Several objections can be mounted to this case for intergenerational domination. One might wonder, taking the perspective of dominated agents in the future, how it could be at all possible to be dominated by dead people. Or, relatedly, one might ask whether it is really plausible to say that we ourselves are dominated by, say, Cold War leaders engaging in nuclear brinksmanship. Conversely, one might argue that intergenerational domination is inevitable and therefore practically irrelevant for our decisions.
I respond to these and other objections in the article. Here, I want to focus instead on the practical implications of intergenerational domination. Why should we care about it? What does it add to existing accounts of intergenerational relations that focus on harm or injustice?
First, unlike harm or injustice, domination is a possibilist concept. This means that it focuses on what powerful agents can do, not just what they actually do. On a domination framework, the mere fact that, say, a large fossil-fuel company has the structural capacity to make decisions that shape the living conditions of future people enormously without taking their interests into account is problematic. This would hold even if this power were never used and future people were never harmed.
Second, a domination framework recommends particular courses of action that might be neglected by other accounts of intergenerational relations. On the one hand, we may be able to decrease – though not entirely eliminate – the power asymmetry between generations by taking away some of the most wide-ranging powers of members of the present generation. One candidate for this type of intervention might be to reduce the nuclear stockpile below the threshold sufficient to trigger a nuclear winter, taking away the capacity of current leaders to cause planetary-scale destruction. On the other hand, we can introduce political and economic institutions like constitutional provisions or dedicated citizens’ assemblies that represent the interests of future generations and effectively constrain the power of members of the current generation over future people. A domination framework therefore pushes us to change not just our substantive policies affecting future generations, but rather our entire institutional arrangement.
Third, a domination framework potentially enables us to see how different power structures overlap. This is because the power to affect future generations is asymmetrically distributed within a single generation.
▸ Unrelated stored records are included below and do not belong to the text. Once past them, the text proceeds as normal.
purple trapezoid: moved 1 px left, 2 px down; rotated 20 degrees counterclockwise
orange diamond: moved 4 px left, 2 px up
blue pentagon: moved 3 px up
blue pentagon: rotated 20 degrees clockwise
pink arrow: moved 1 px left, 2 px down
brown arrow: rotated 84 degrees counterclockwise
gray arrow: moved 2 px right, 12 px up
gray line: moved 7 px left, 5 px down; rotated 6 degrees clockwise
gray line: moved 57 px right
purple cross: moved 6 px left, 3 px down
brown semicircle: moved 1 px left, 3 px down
Consider, again, the example of climate change. A multinational fossil-fuel corporation has overwhelmingly more structural power than a random individual in the Global South to contribute to the acceleration or mitigation of global warming. This is because intergenerational domination is intertwined with other political, economic, and international structures of domination. The concept of intergenerational domination can contribute to an analysis of this entanglement of these intra- and intergenerational structures of domination.
In our current political and economic systems, future people are structurally voiceless. As long as this is the case, they are at the mercy of the decisions of members of the present generation. In this respect, intergenerational relations are fundamentally analogous to – and, at the same time, overlap with – structures of domination based on class, race, gender, and other dimensions. Just as we should aim to dismantle these structures of domination over human beings alive today, we should also strive to liberate future generations from domination.